**What is expected:** Everything in the records below should be printed exactly, except the pictures.

**Recorded information:**
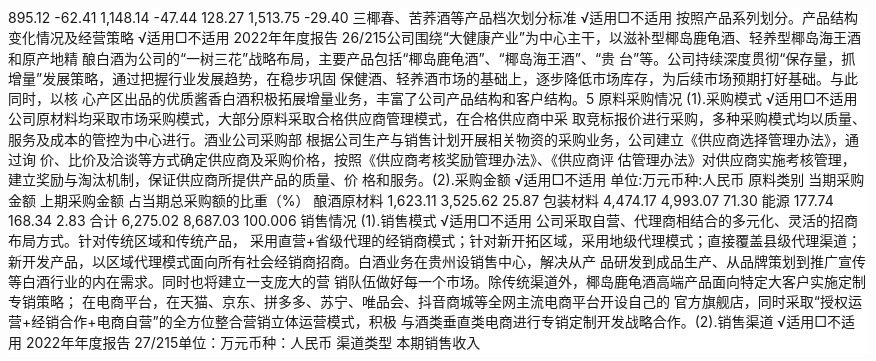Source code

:895.12
-62.41
1,148.14
-47.44
128.27
1,513.75
-29.40
三椰春、苦荞酒等产品档次划分标准
√适用□不适用
按照产品系列划分。产品结构变化情况及经营策略
√适用□不适用
2022年年度报告
26/215公司围绕“大健康产业”为中心主干，以滋补型椰岛鹿龟酒、轻养型椰岛海王酒和原产地精
酿白酒为公司的“一树三花”战略布局，主要产品包括“椰岛鹿龟酒”、“椰岛海王酒”、“贵
台”等。公司持续深度贯彻“保存量，抓增量”发展策略，通过把握行业发展趋势，在稳步巩固
保健酒、轻养酒市场的基础上，逐步降低市场库存，为后续市场预期打好基础。与此同时，以核
心产区出品的优质酱香白酒积极拓展增量业务，丰富了公司产品结构和客户结构。5
原料采购情况
(1).采购模式
√适用□不适用
公司原材料均采取市场采购模式，大部分原料采取合格供应商管理模式，在合格供应商中采
取竞标报价进行采购，多种采购模式均以质量、服务及成本的管控为中心进行。酒业公司采购部
根据公司生产与销售计划开展相关物资的采购业务，公司建立《供应商选择管理办法》，通过询
价、比价及洽谈等方式确定供应商及采购价格，按照《供应商考核奖励管理办法》、《供应商评
估管理办法》对供应商实施考核管理，建立奖励与淘汰机制，保证供应商所提供产品的质量、价
格和服务。(2).采购金额
√适用□不适用
单位:万元币种:人民币
原料类别
当期采购金额
上期采购金额
占当期总采购额的比重（%）
酿酒原材料
1,623.11
3,525.62
25.87
包装材料
4,474.17
4,993.07
71.30
能源
177.74
168.34
2.83
合计
6,275.02
8,687.03
100.006
销售情况
(1).销售模式
√适用□不适用
公司采取自营、代理商相结合的多元化、灵活的招商布局方式。针对传统区域和传统产品，
采用直营+省级代理的经销商模式；针对新开拓区域，采用地级代理模式；直接覆盖县级代理渠道；
新开发产品，以区域代理模式面向所有社会经销商招商。白酒业务在贵州设销售中心，解决从产
品研发到成品生产、从品牌策划到推广宣传等白酒行业的内在需求。同时也将建立一支庞大的营
销队伍做好每一个市场。除传统渠道外，椰岛鹿龟酒高端产品面向特定大客户实施定制专销策略；
在电商平台，在天猫、京东、拼多多、苏宁、唯品会、抖音商城等全网主流电商平台开设自己的
官方旗舰店，同时采取“授权运营+经销合作+电商自营”的全方位整合营销立体运营模式，积极
与酒类垂直类电商进行专销定制开发战略合作。(2).销售渠道
√适用□不适用
2022年年度报告
27/215单位：万元币种：人民币
渠道类型
本期销售收入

**Result:**
Source code

:895.12
-62.41
1,148.14
-47.44
128.27
1,513.75
-29.40
三椰春、苦荞酒等产品档次划分标准
√适用□不适用
按照产品系列划分。产品结构变化情况及经营策略
√适用□不适用
2022年年度报告
26/215公司围绕“大健康产业”为中心主干，以滋补型椰岛鹿龟酒、轻养型椰岛海王酒和原产地精
酿白酒为公司的“一树三花”战略布局，主要产品包括“椰岛鹿龟酒”、“椰岛海王酒”、“贵
台”等。公司持续深度贯彻“保存量，抓增量”发展策略，通过把握行业发展趋势，在稳步巩固
保健酒、轻养酒市场的基础上，逐步降低市场库存，为后续市场预期打好基础。与此同时，以核
心产区出品的优质酱香白酒积极拓展增量业务，丰富了公司产品结构和客户结构。5
原料采购情况
(1).采购模式
√适用□不适用
公司原材料均采取市场采购模式，大部分原料采取合格供应商管理模式，在合格供应商中采
取竞标报价进行采购，多种采购模式均以质量、服务及成本的管控为中心进行。酒业公司采购部
根据公司生产与销售计划开展相关物资的采购业务，公司建立《供应商选择管理办法》，通过询
价、比价及洽谈等方式确定供应商及采购价格，按照《供应商考核奖励管理办法》、《供应商评
估管理办法》对供应商实施考核管理，建立奖励与淘汰机制，保证供应商所提供产品的质量、价
格和服务。(2).采购金额
√适用□不适用
单位:万元币种:人民币
原料类别
当期采购金额
上期采购金额
占当期总采购额的比重（%）
酿酒原材料
1,623.11
3,525.62
25.87
包装材料
4,474.17
4,993.07
71.30
能源
177.74
168.34
2.83
合计
6,275.02
8,687.03
100.006
销售情况
(1).销售模式
√适用□不适用
公司采取自营、代理商相结合的多元化、灵活的招商布局方式。针对传统区域和传统产品，
采用直营+省级代理的经销商模式；针对新开拓区域，采用地级代理模式；直接覆盖县级代理渠道；
新开发产品，以区域代理模式面向所有社会经销商招商。白酒业务在贵州设销售中心，解决从产
品研发到成品生产、从品牌策划到推广宣传等白酒行业的内在需求。同时也将建立一支庞大的营
销队伍做好每一个市场。除传统渠道外，椰岛鹿龟酒高端产品面向特定大客户实施定制专销策略；
在电商平台，在天猫、京东、拼多多、苏宁、唯品会、抖音商城等全网主流电商平台开设自己的
官方旗舰店，同时采取“授权运营+经销合作+电商自营”的全方位整合营销立体运营模式，积极
与酒类垂直类电商进行专销定制开发战略合作。(2).销售渠道
√适用□不适用
2022年年度报告
27/215单位：万元币种：人民币
渠道类型
本期销售收入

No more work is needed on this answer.